WASHINGTON, Aug. 30- The USDA Economic Research Service (ERS) released the Farm Income and Costs report today, which indicates that 2011 net farm income will increase more than 30 percent from 2010 while government payments will be decreased 17 percent.
The report states that all three measures of farm sector earnings, which include net farm income, net cash income and net value added, are forecast to rise more than 20 percent in 2011. Net farm income and net cash income are both projected to exceed $100 billion for the first time in 2011. Also, total expenses are forecast to increase by $32.5 billion, exceeding $300 billion for the first time.
ERS reports that the 2011 forecast of net farm income is the second highest inflation-adjusted value recorded since 1973. Net farm income is forecast at $103.6 billion for 2011, up $24.5 billion for a rise of 31 percent from 2010. Average net cash income for farm businesses is projected to be $83,100 in 2011, an almost 17 percent increase from the 2010 estimate of $71,100. Net value added is expected to increase by $27.1 billion in 2011 to $157 billion.

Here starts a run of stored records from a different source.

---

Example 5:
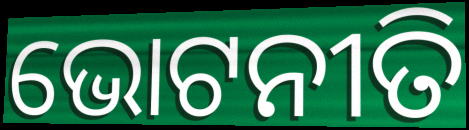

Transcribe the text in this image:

ଭୋଟନୀତିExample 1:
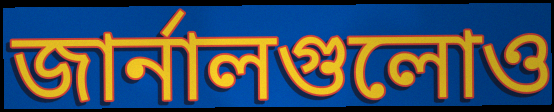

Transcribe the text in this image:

জার্নালগুলোও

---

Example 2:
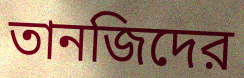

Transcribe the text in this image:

তানজিদের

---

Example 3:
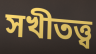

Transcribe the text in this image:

সখীতত্ত্ব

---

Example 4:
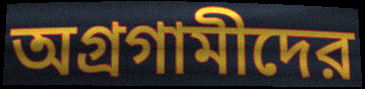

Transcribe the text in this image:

অগ্রগামীদের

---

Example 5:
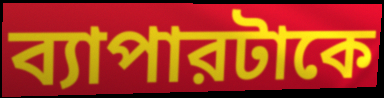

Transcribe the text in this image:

ব্যাপারটাকেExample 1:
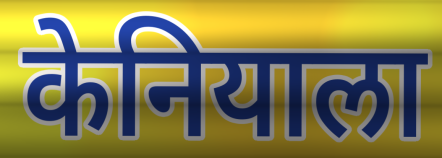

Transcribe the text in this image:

केनियाला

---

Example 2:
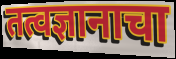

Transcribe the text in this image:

तत्वज्ञानाचा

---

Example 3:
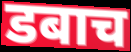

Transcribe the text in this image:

डबाच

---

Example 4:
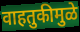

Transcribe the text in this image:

वाहतुकीमुळे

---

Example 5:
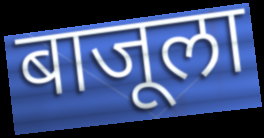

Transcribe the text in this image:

बाजूला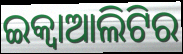
ଇକ୍ୱାଆଲିଟିର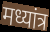
मध्यांत्रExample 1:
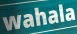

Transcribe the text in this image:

wahala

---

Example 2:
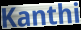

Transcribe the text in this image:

Kanthi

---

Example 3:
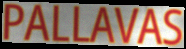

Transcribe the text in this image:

PALLAVAS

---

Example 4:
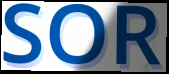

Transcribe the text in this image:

SOR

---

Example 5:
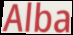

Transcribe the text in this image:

Alba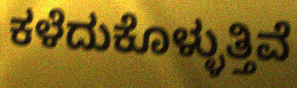
ಕಳೆದುಕೊಳ್ಳುತ್ತಿವೆ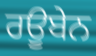
ਰਊਬੇਨ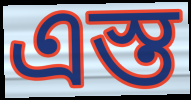
এস্ত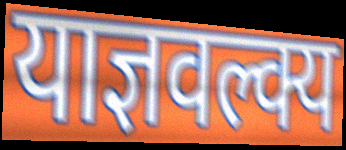
याज्ञवल्क्यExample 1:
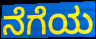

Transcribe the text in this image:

ನೆಗೆಯ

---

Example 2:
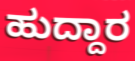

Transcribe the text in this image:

ಹುದ್ದಾರ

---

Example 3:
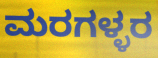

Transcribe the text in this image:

ಮರಗಳ್ಳರ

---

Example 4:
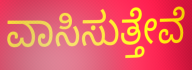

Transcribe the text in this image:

ವಾಸಿಸುತ್ತೇವೆ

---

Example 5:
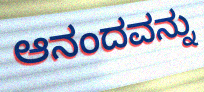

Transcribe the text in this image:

ಆನಂದವನ್ನು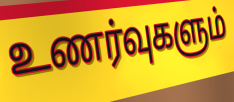
உணர்வுகளும்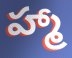
హ్మా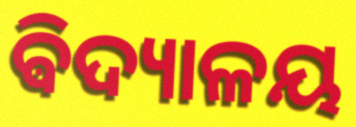
ଵିଦ୍ୟାଳୟ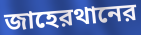
জাহেরথানের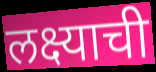
लक्ष्याची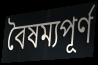
বৈষম্যপূর্ণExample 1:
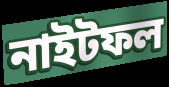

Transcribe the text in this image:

নাইটফল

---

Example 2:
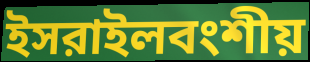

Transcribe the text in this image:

ইসরাইলবংশীয়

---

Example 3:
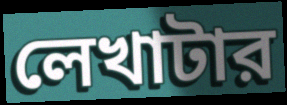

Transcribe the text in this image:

লেখাটার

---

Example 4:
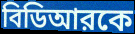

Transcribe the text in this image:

বিডিআরকে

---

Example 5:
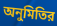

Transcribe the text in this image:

অনুমিতির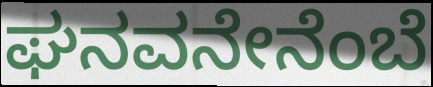
ಘನವನೇನೆಂಬೆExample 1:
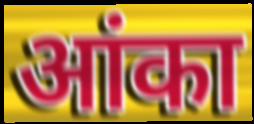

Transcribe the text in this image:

आंका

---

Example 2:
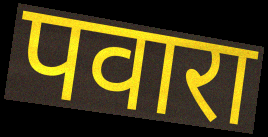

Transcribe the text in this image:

पवारा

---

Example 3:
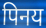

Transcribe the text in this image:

पिनय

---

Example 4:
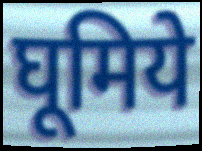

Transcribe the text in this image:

घूमिये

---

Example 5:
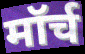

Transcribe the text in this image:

मॉर्चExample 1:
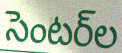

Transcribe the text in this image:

సెంటర్‌ల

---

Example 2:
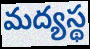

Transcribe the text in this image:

మద్యస్థ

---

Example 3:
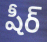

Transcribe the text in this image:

షీర్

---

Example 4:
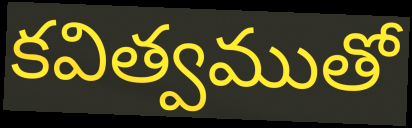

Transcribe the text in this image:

కవిత్వముతో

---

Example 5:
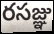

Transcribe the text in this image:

రసజ్ఞు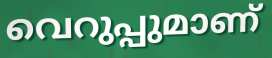
വെറുപ്പുമാണ്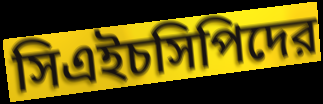
সিএইচসিপিদের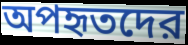
অপহৃতদেরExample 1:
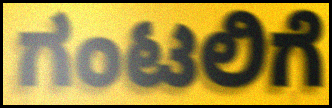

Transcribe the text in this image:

ಗಂಟಲಿಗೆ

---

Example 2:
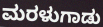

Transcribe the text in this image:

ಮರಳುಗಾಡು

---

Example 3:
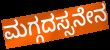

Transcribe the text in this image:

ಮಗ್ಗದಸ್ಸನೇನ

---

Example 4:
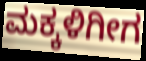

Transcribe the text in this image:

ಮಕ್ಕಳಿಗೀಗ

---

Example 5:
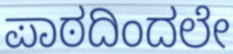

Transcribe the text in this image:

ಪಾಠದಿಂದಲೇ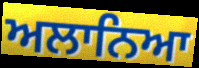
ਅਲਾਨਿਆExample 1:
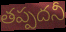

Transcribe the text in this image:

తప్పదనీ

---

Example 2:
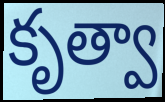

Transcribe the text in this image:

“With prices expected to approach record levels for major crops, a large part of the improvement in earnings for 2011 will be on the crops side,” according to the report.  “Higher crop prices will cut into profit margins for the livestock sector that had just recovered from major losses suffered when feed costs started escalating in 2007.”

Crop receipts are expected to rise over 19 percent, or $33.6 billion, in 2011 with corn, wheat, hay, cotton, and soybeans receipts expected to show the largest percentage gains.

Livestock receipts are expected to rise nearly 16 percent, or $22.4 billion, in 2011 led by strong sales of dairy, meat animals and turkeys.

Government payments are forecast to be $10.2 billion in 2011, a 17.7-percent decrease from 2010.